▶ _WORK INSTRUCTIONS_
Retype all of the material below verbatim, omitting the pictures from your answer.

(Beginning of EXERCISE INPUT)

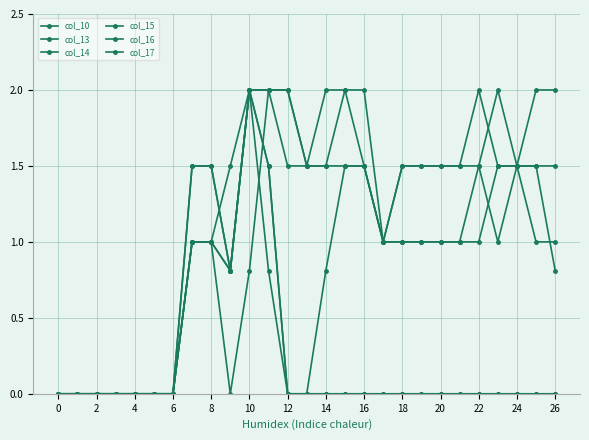

Does the chart have visible grid lines?

Yes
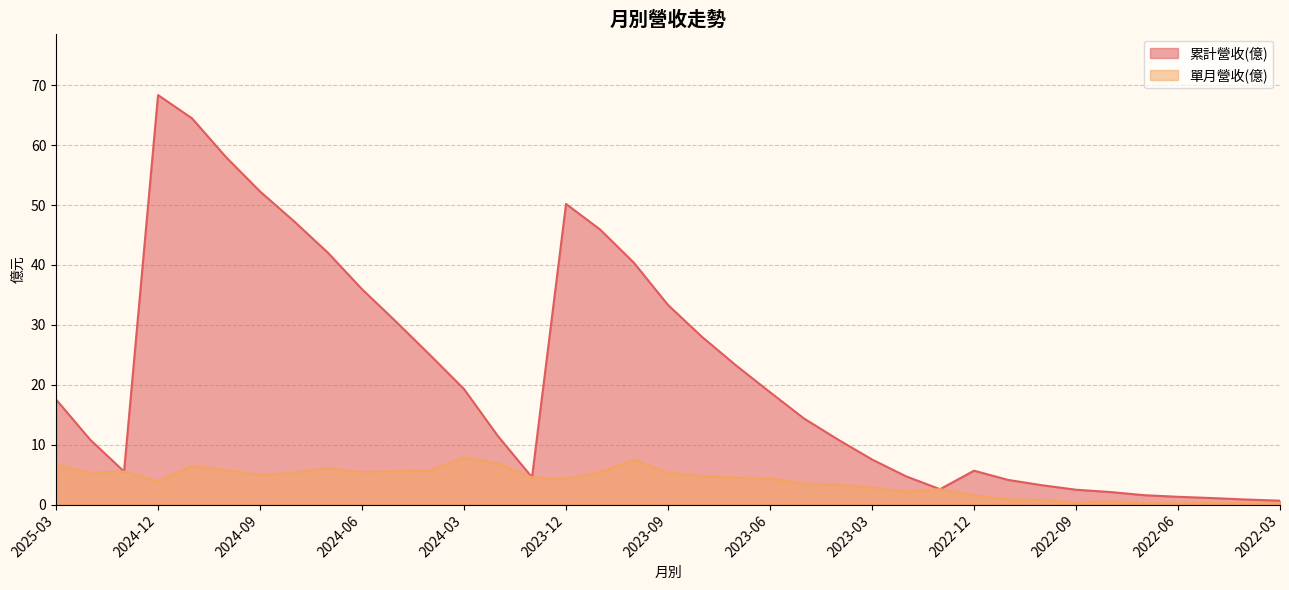

True or false: 單月營收(億) has a value of 11.9 at 2024-03.

False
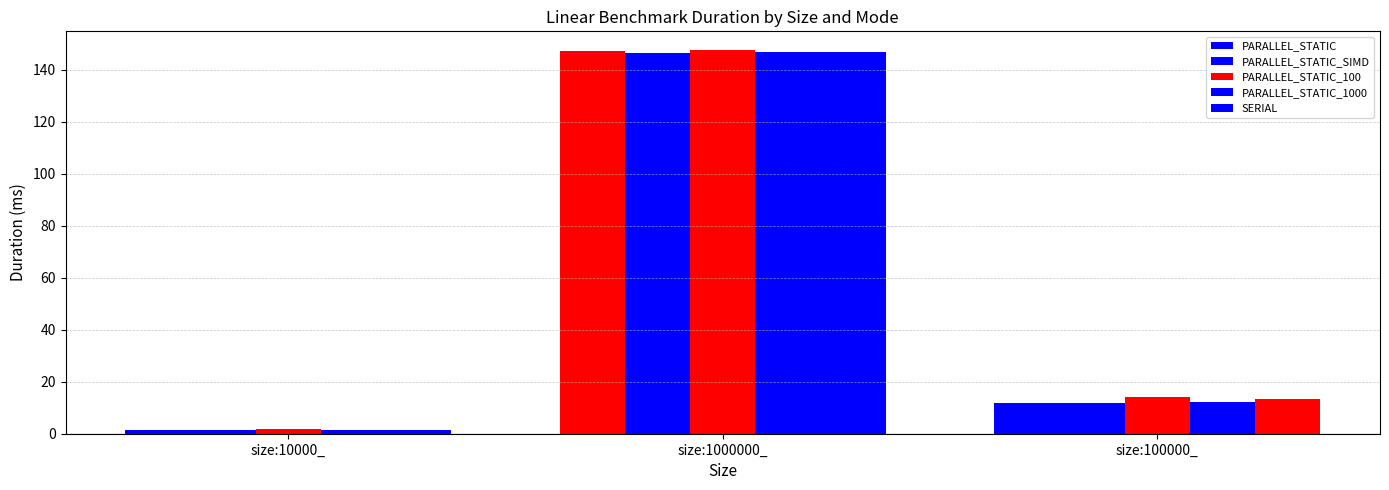

What is the spread (max minus min) of values at size:1000000_?

0.8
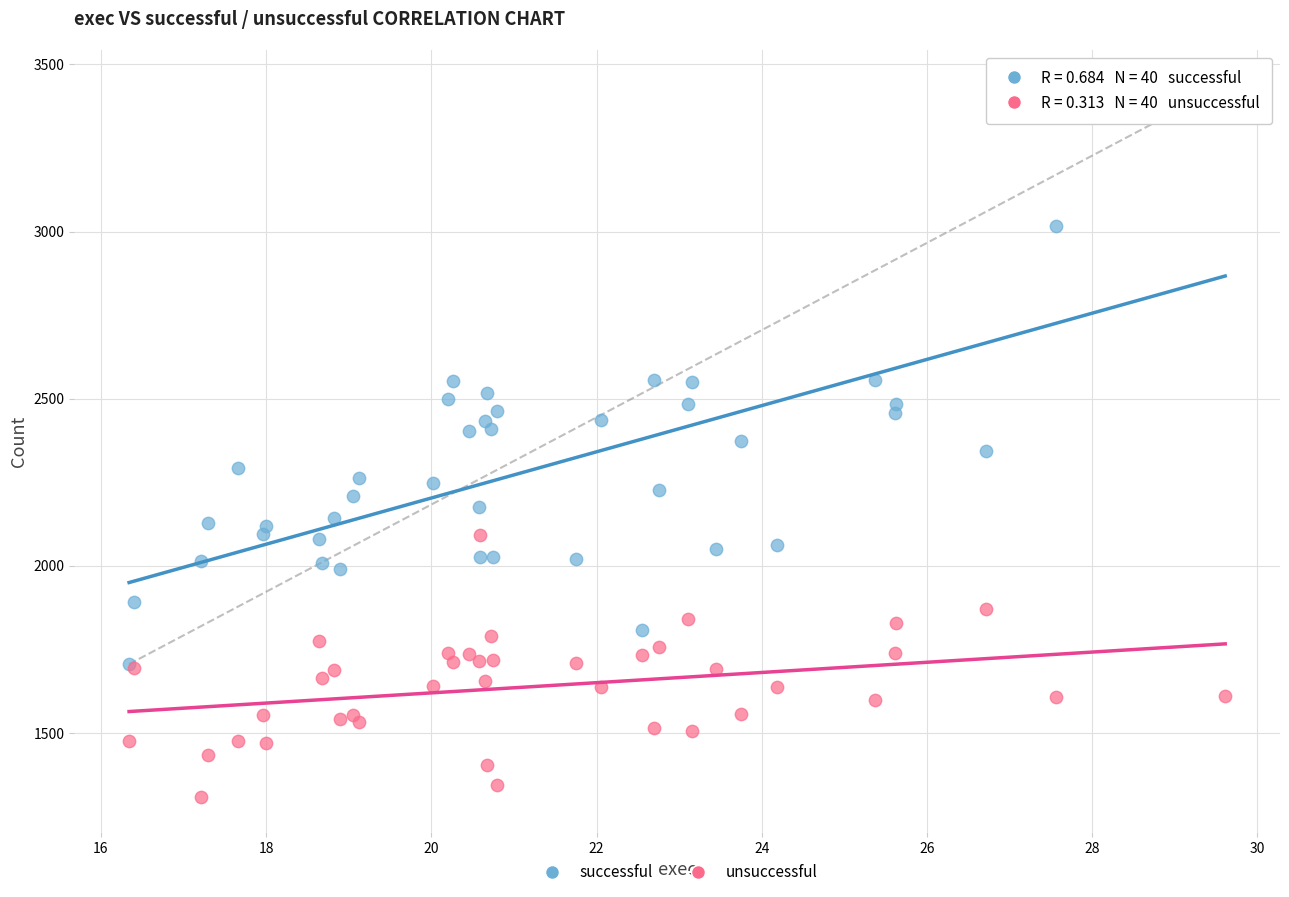

Which series contains the highest Y value?

successful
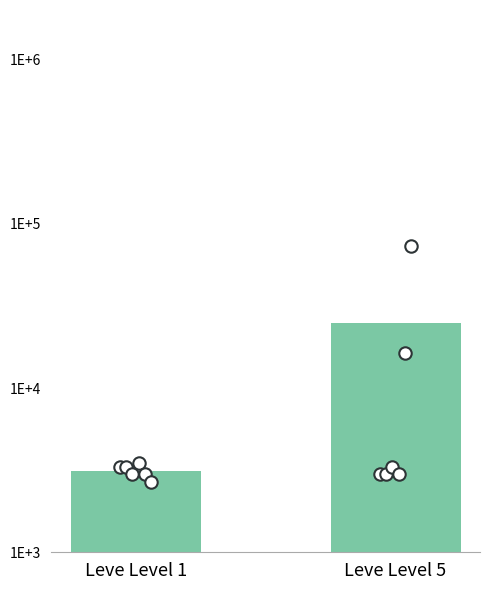

Which series has the widest spread of Y values?

Leve Level 5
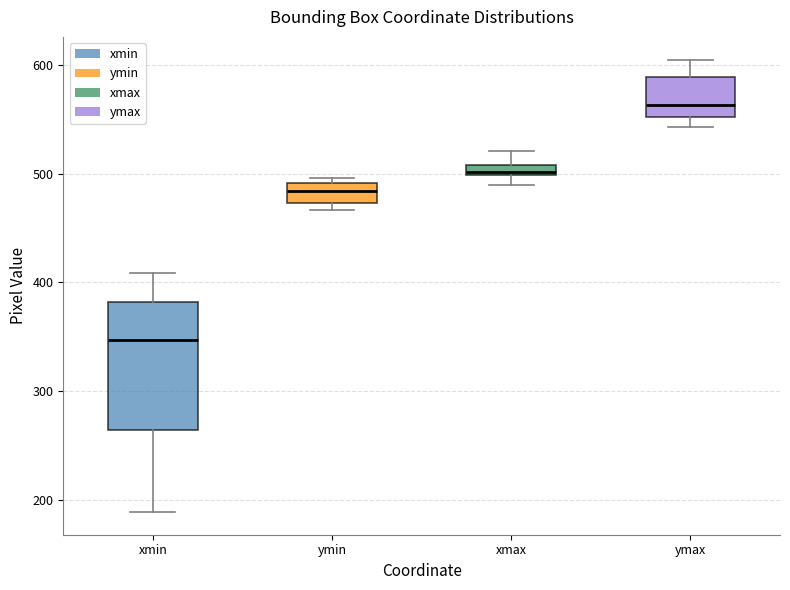

Which box has the lowest median line?

xmin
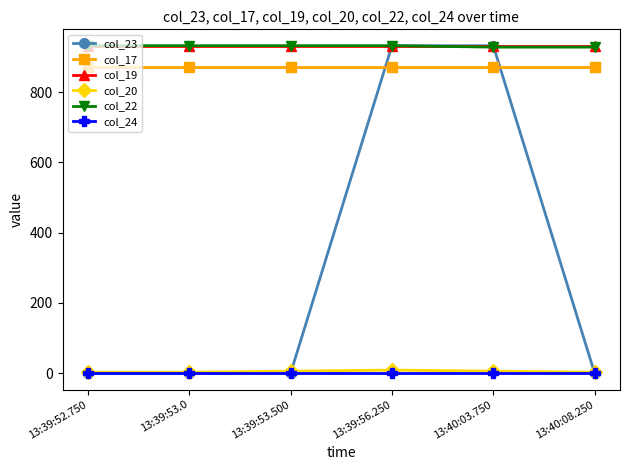

Is the value of col_23 at 13:40:03.750 greater than the value of col_17 at 13:39:53.500?

Yes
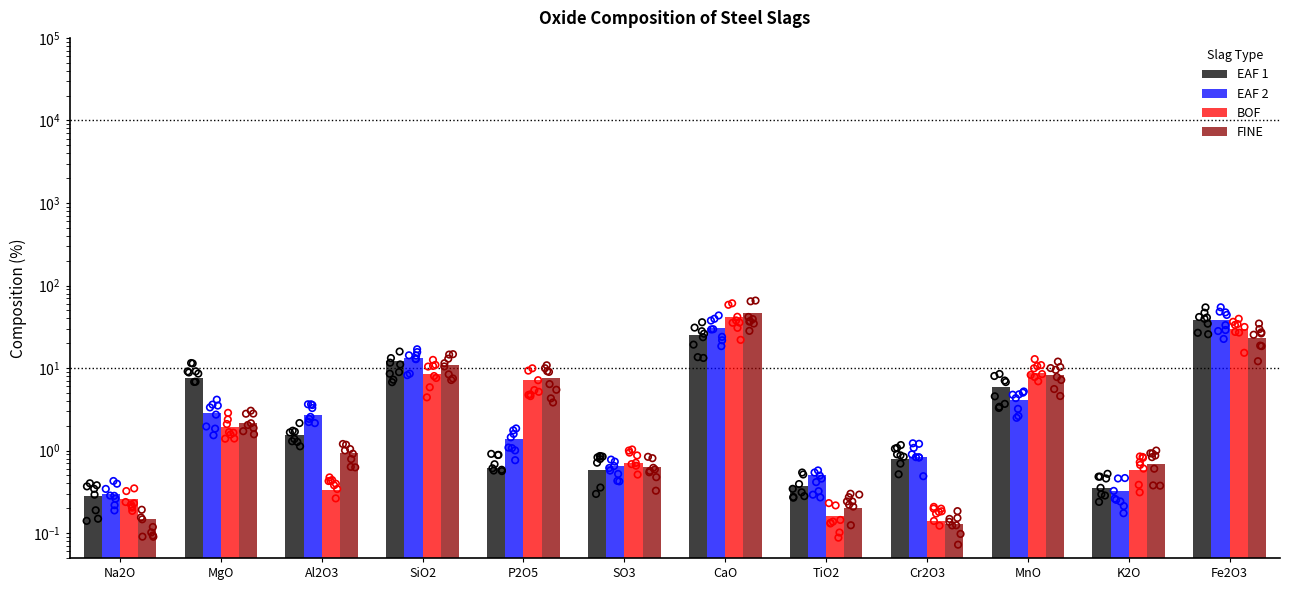

What are all the series names shown in the legend?

EAF 1, EAF 2, BOF, FINE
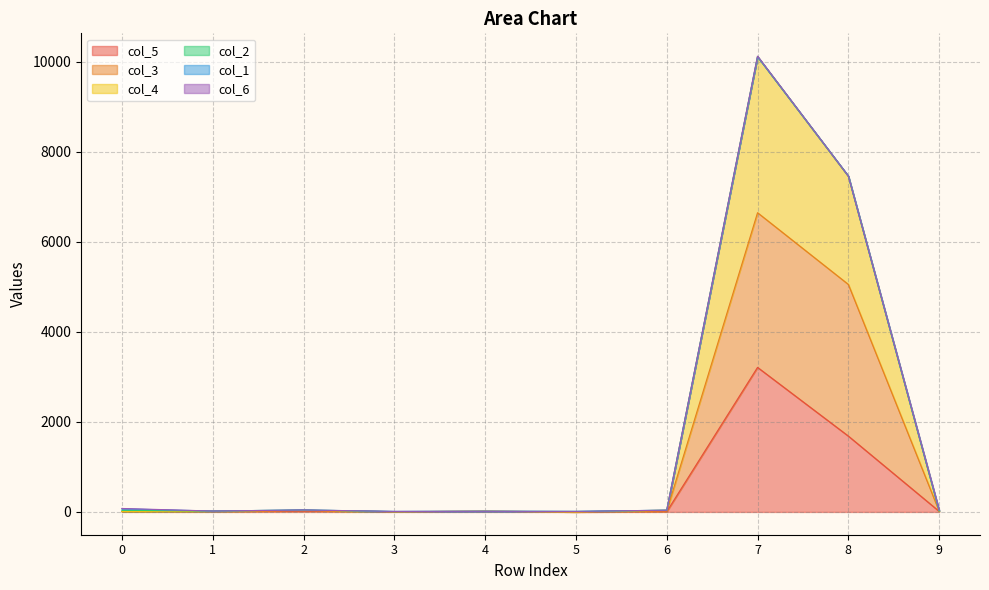

At which category is the sum across all series the highest?

7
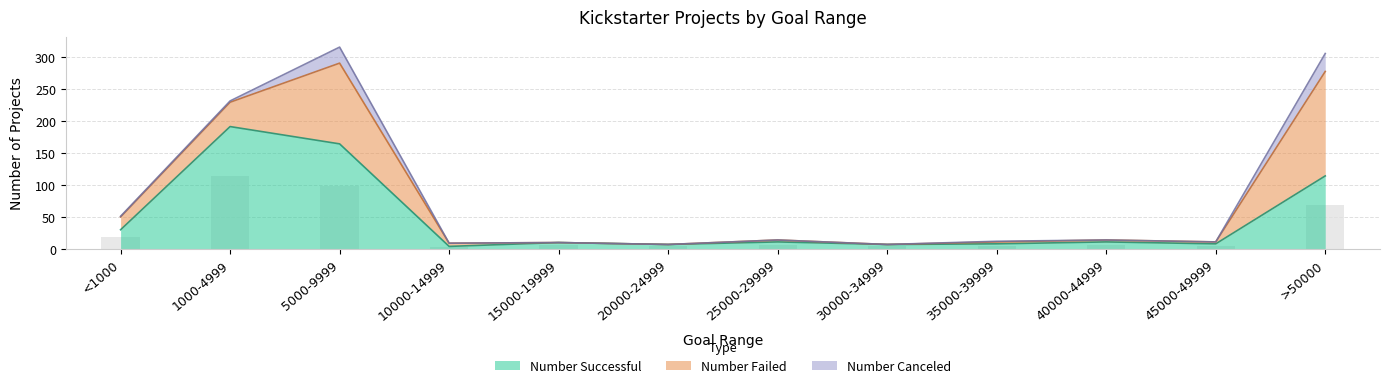

The value of Number Canceled at 30000-34999 is 0. True or false?

True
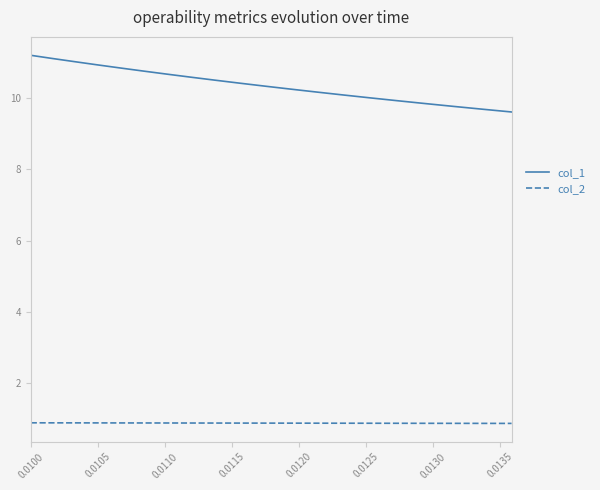

Rank the series by their average value, from highest to lowest.

col_1, col_2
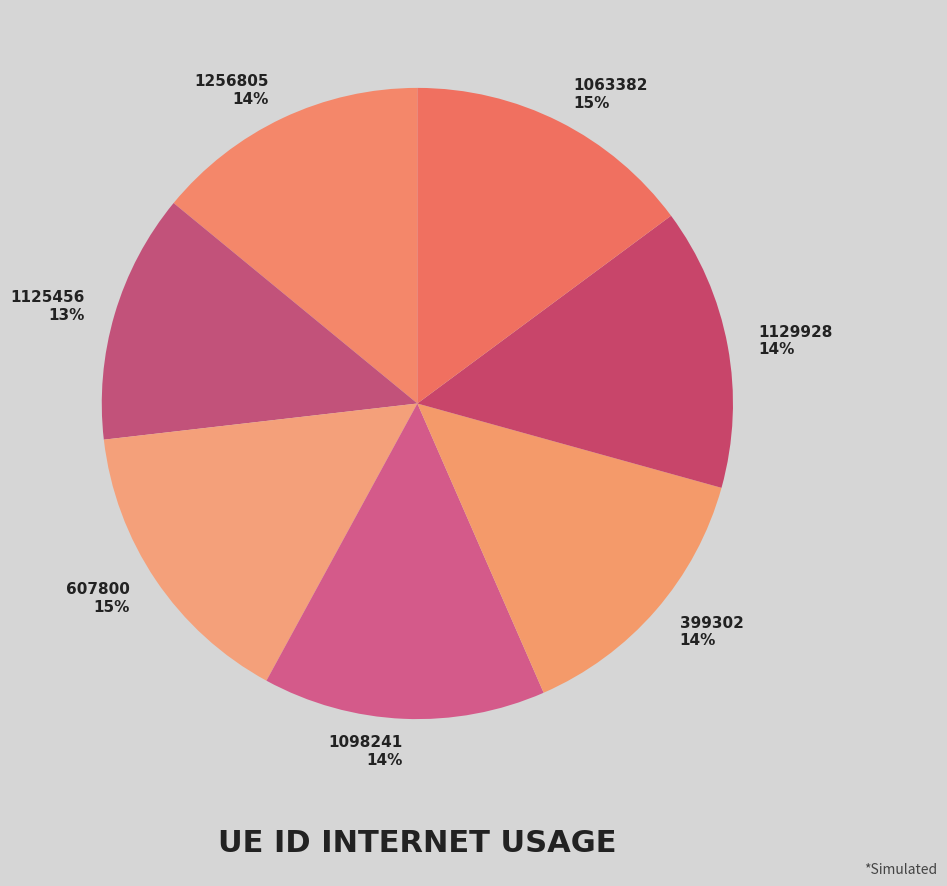

What is the smallest slice in the pie chart?

1125456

(End of EXERCISE INPUT)

▶ _ANSWER SPACE_
Does the chart have visible grid lines?

Yes

True or false: 單月營收(億) has a value of 11.9 at 2024-03.

False

What is the spread (max minus min) of values at size:1000000_?

0.8

Which series contains the highest Y value?

successful

Which series has the widest spread of Y values?

Leve Level 5

Which box has the lowest median line?

xmin

Is the value of col_23 at 13:40:03.750 greater than the value of col_17 at 13:39:53.500?

Yes

What are all the series names shown in the legend?

EAF 1, EAF 2, BOF, FINE

At which category is the sum across all series the highest?

7

The value of Number Canceled at 30000-34999 is 0. True or false?

True

Rank the series by their average value, from highest to lowest.

col_1, col_2

What is the smallest slice in the pie chart?

1125456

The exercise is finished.